Goal of the exercise
Lines with "down": pull these out of the listing below.

Data for this task
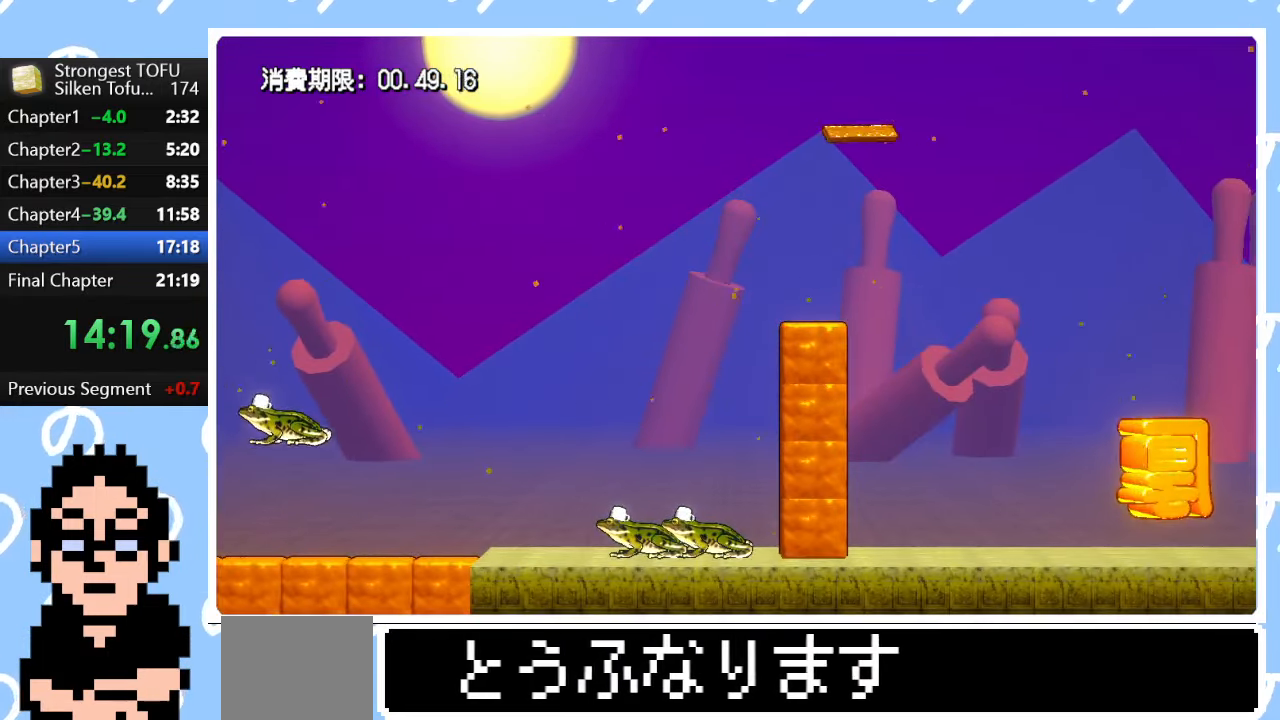
{"buttons": [], "left_stick": "right", "right_stick": "center", "events": []}
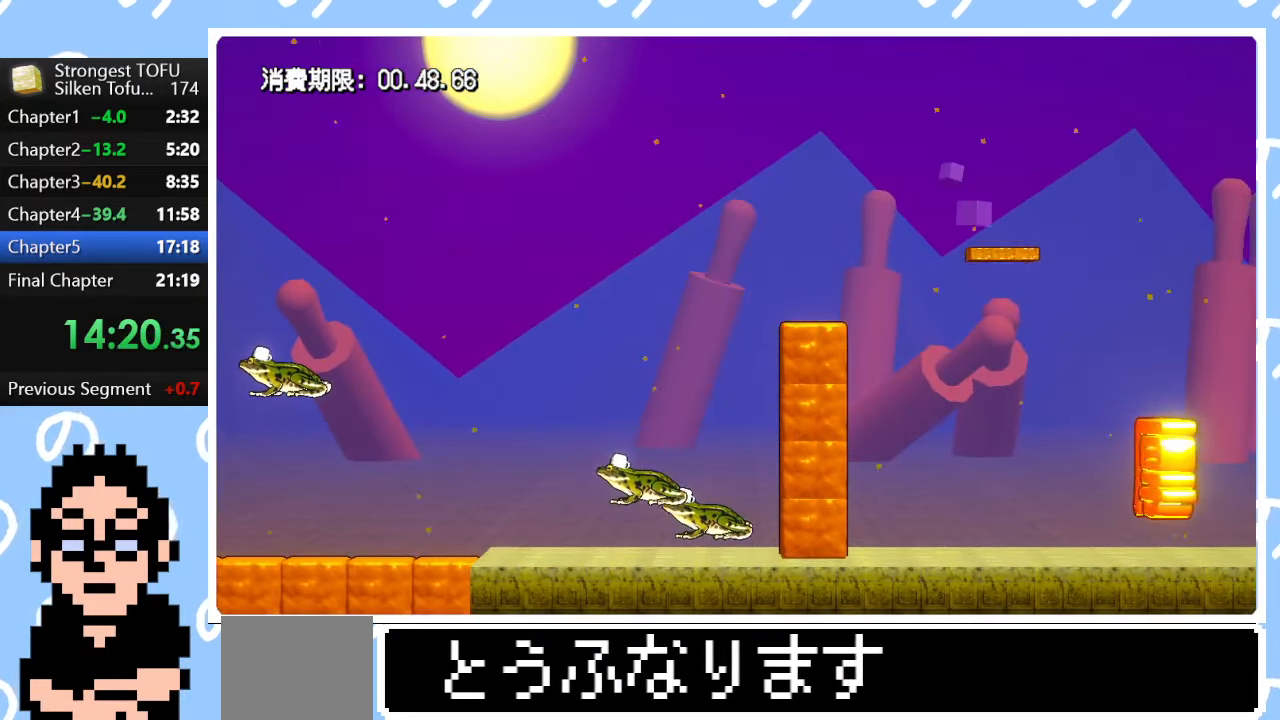
{"buttons": [], "left_stick": "center", "right_stick": "center", "events": [[433, "left_stick", "center"]]}
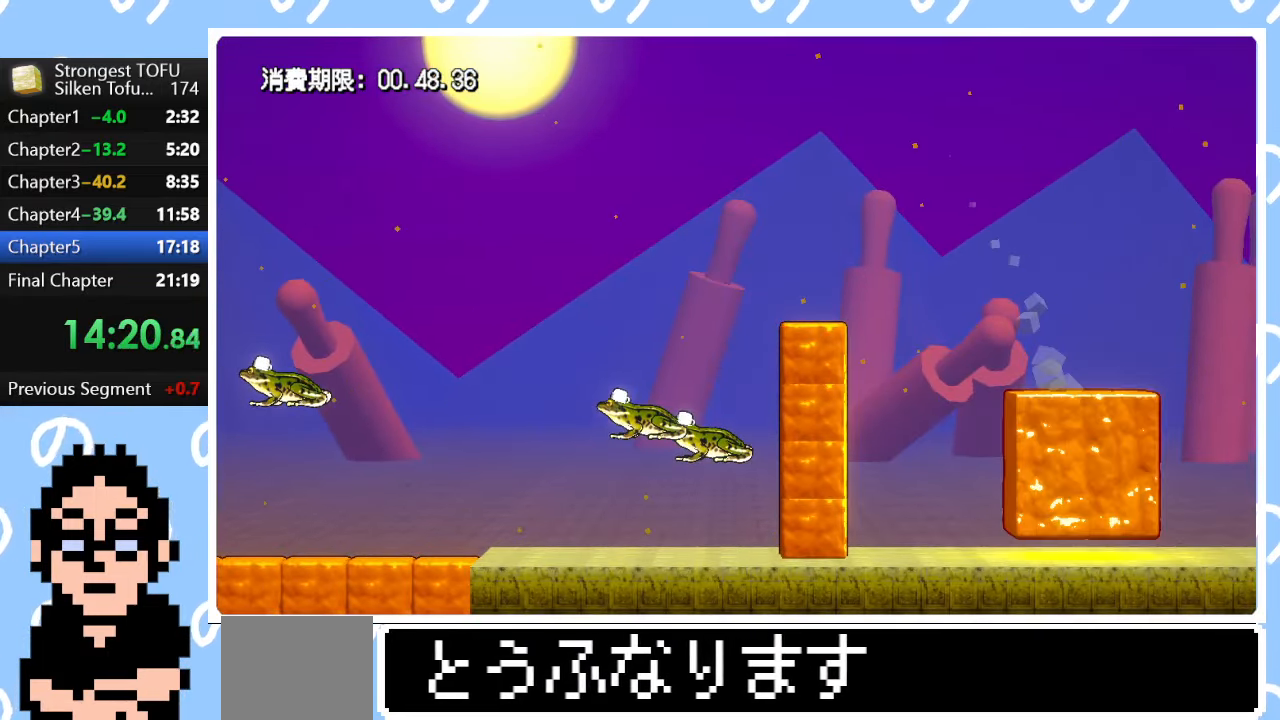
{"buttons": [], "left_stick": "up-left", "right_stick": "center", "events": [[83, "CIRCLE", "down"], [83, "left_stick", "up-left"], [383, "CIRCLE", "up"]]}
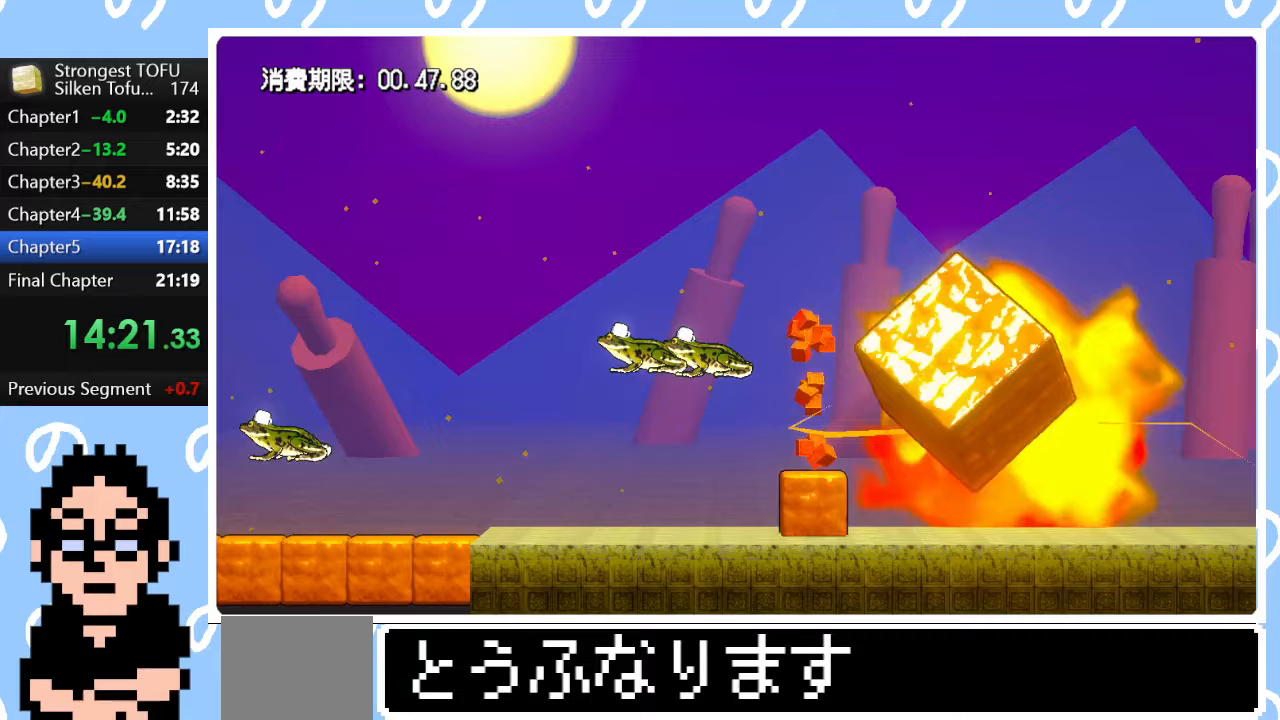
{"buttons": [], "left_stick": "right", "right_stick": "center", "events": [[150, "left_stick", "center"], [383, "left_stick", "right"]]}
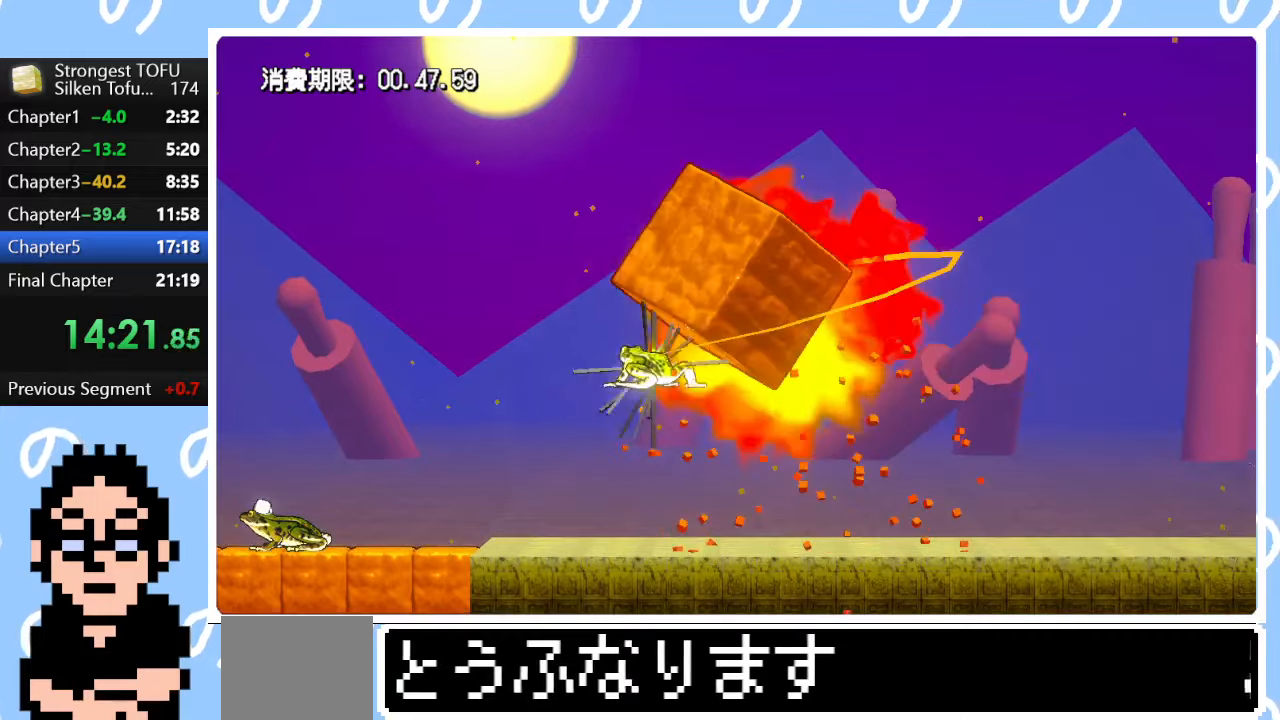
{"buttons": [], "left_stick": "up-left", "right_stick": "center", "events": [[450, "left_stick", "center"], [500, "left_stick", "up-left"]]}
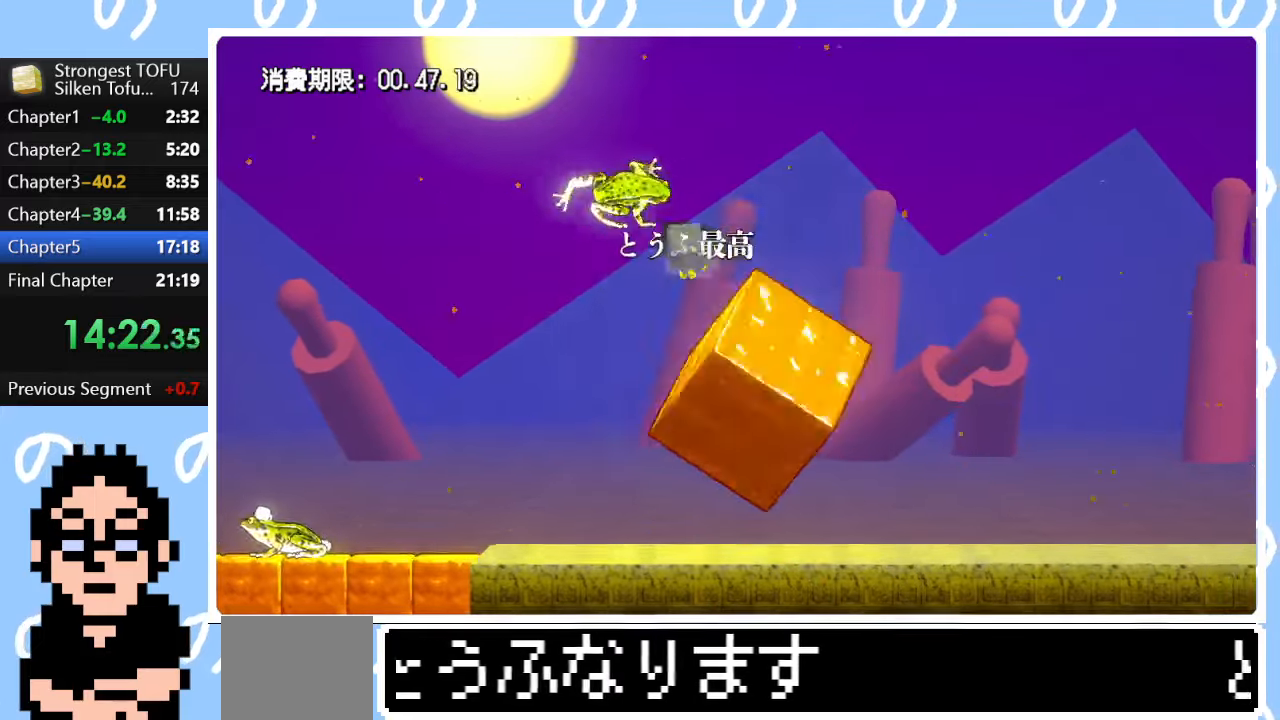
{"buttons": ["CIRCLE"], "left_stick": "up-right", "right_stick": "center", "events": [[267, "left_stick", "center"], [333, "CIRCLE", "down"], [350, "left_stick", "up-left"], [450, "left_stick", "up-right"]]}
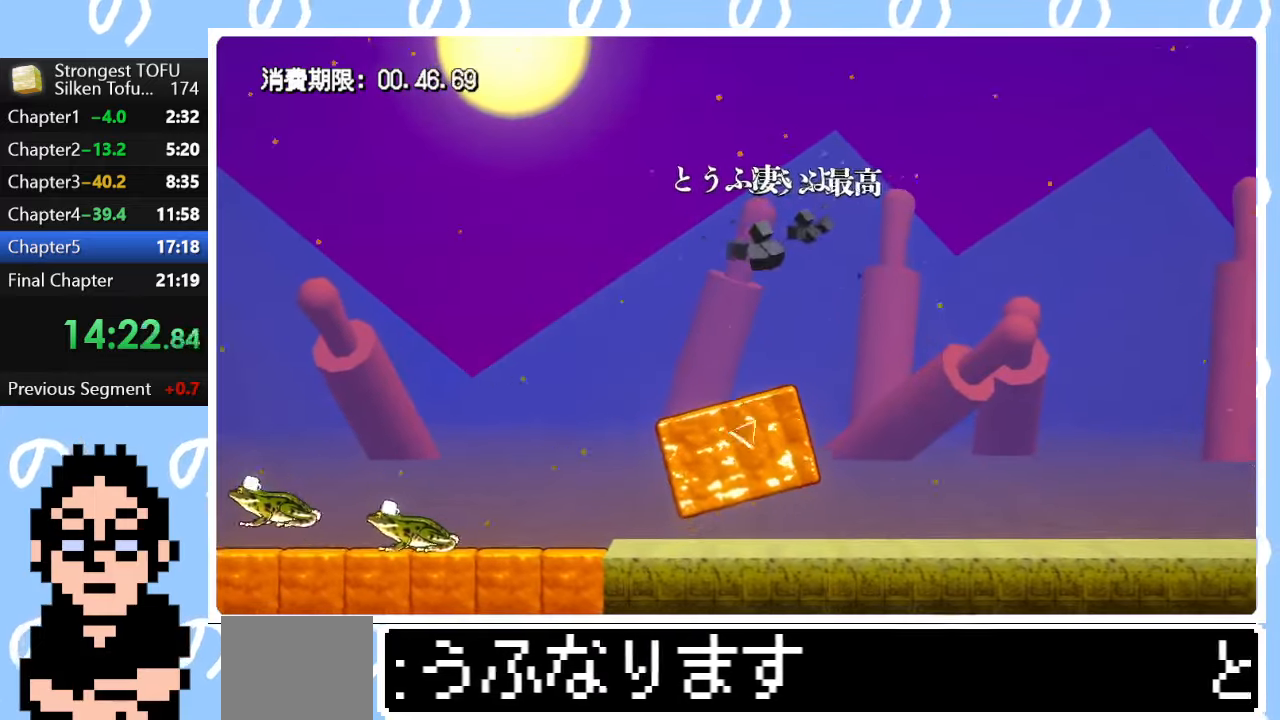
{"buttons": ["CIRCLE"], "left_stick": "up-left", "right_stick": "center", "events": [[117, "left_stick", "up"], [500, "left_stick", "up-left"]]}
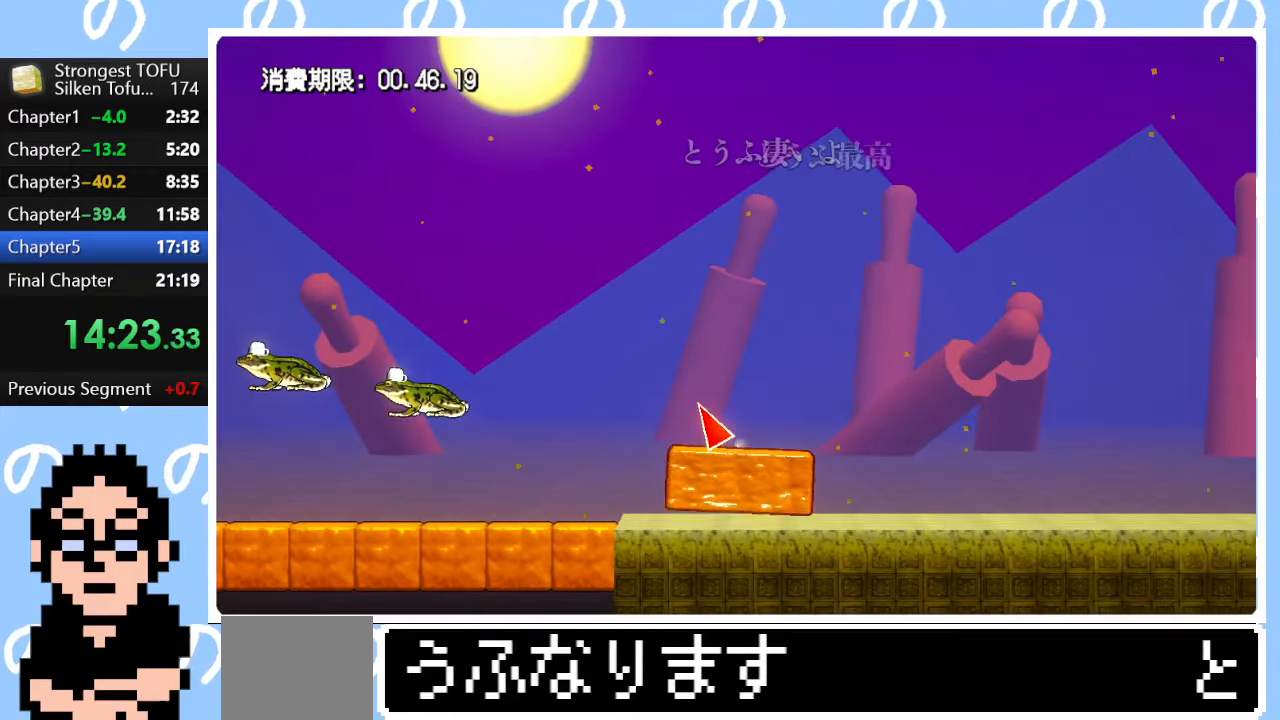
{"buttons": [], "left_stick": "up-left", "right_stick": "center", "events": [[250, "CIRCLE", "up"]]}
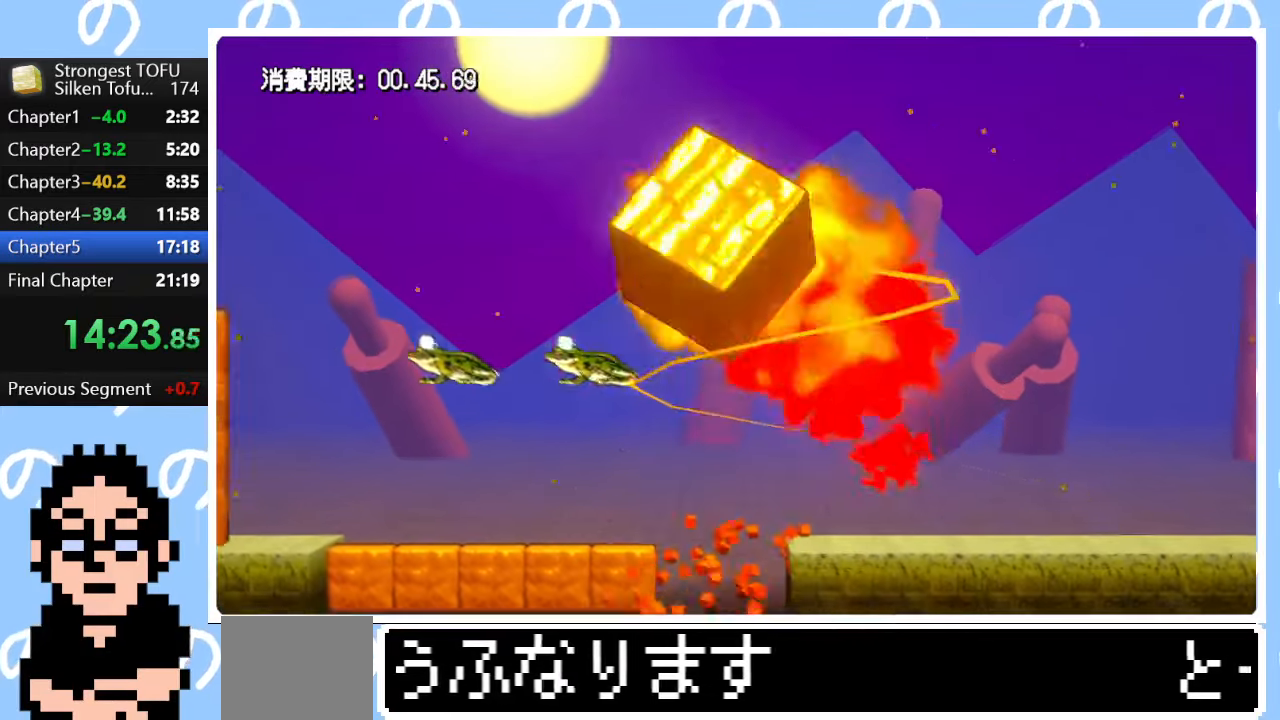
{"buttons": [], "left_stick": "up-left", "right_stick": "center", "events": []}
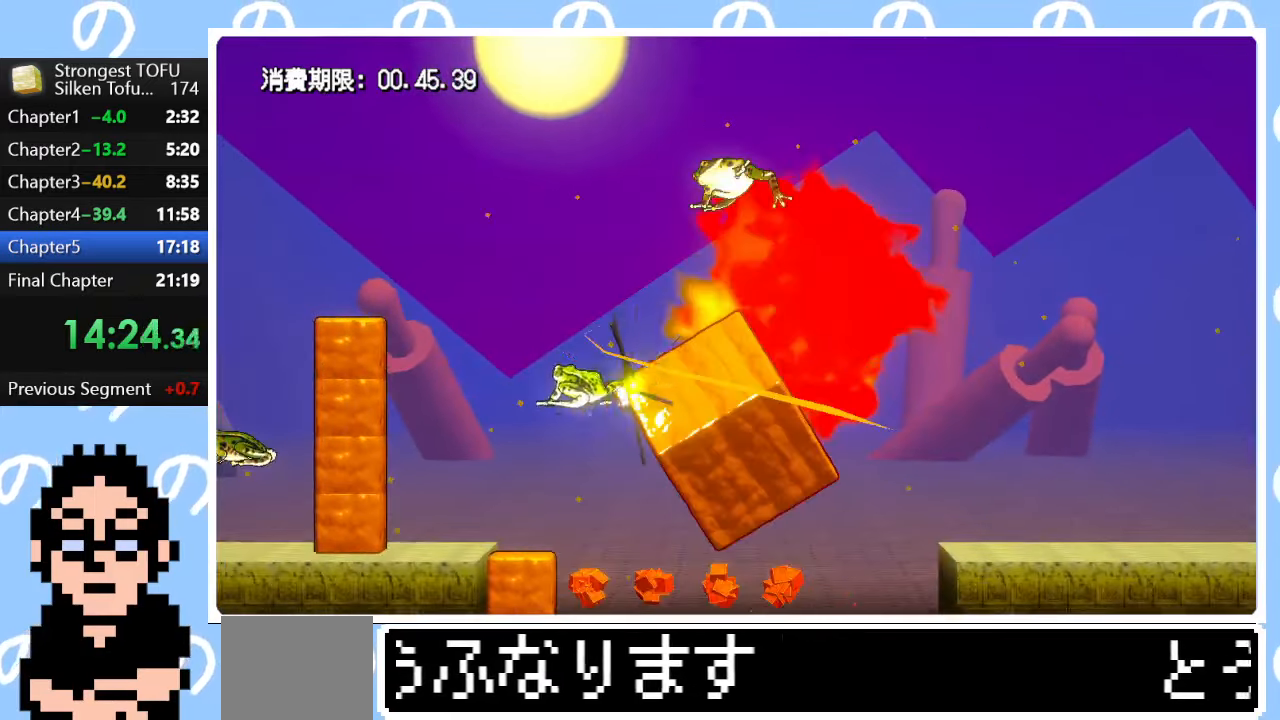
{"buttons": [], "left_stick": "up-left", "right_stick": "center", "events": [[117, "CIRCLE", "down"], [467, "CIRCLE", "up"]]}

Solution to the exercise
{"buttons": [], "left_stick": "up-left", "right_stick": "center", "events": [[83, "CIRCLE", "down"], [83, "left_stick", "up-left"], [383, "CIRCLE", "up"]]}
{"buttons": ["CIRCLE"], "left_stick": "up-right", "right_stick": "center", "events": [[267, "left_stick", "center"], [333, "CIRCLE", "down"], [350, "left_stick", "up-left"], [450, "left_stick", "up-right"]]}
{"buttons": [], "left_stick": "up-left", "right_stick": "center", "events": [[117, "CIRCLE", "down"], [467, "CIRCLE", "up"]]}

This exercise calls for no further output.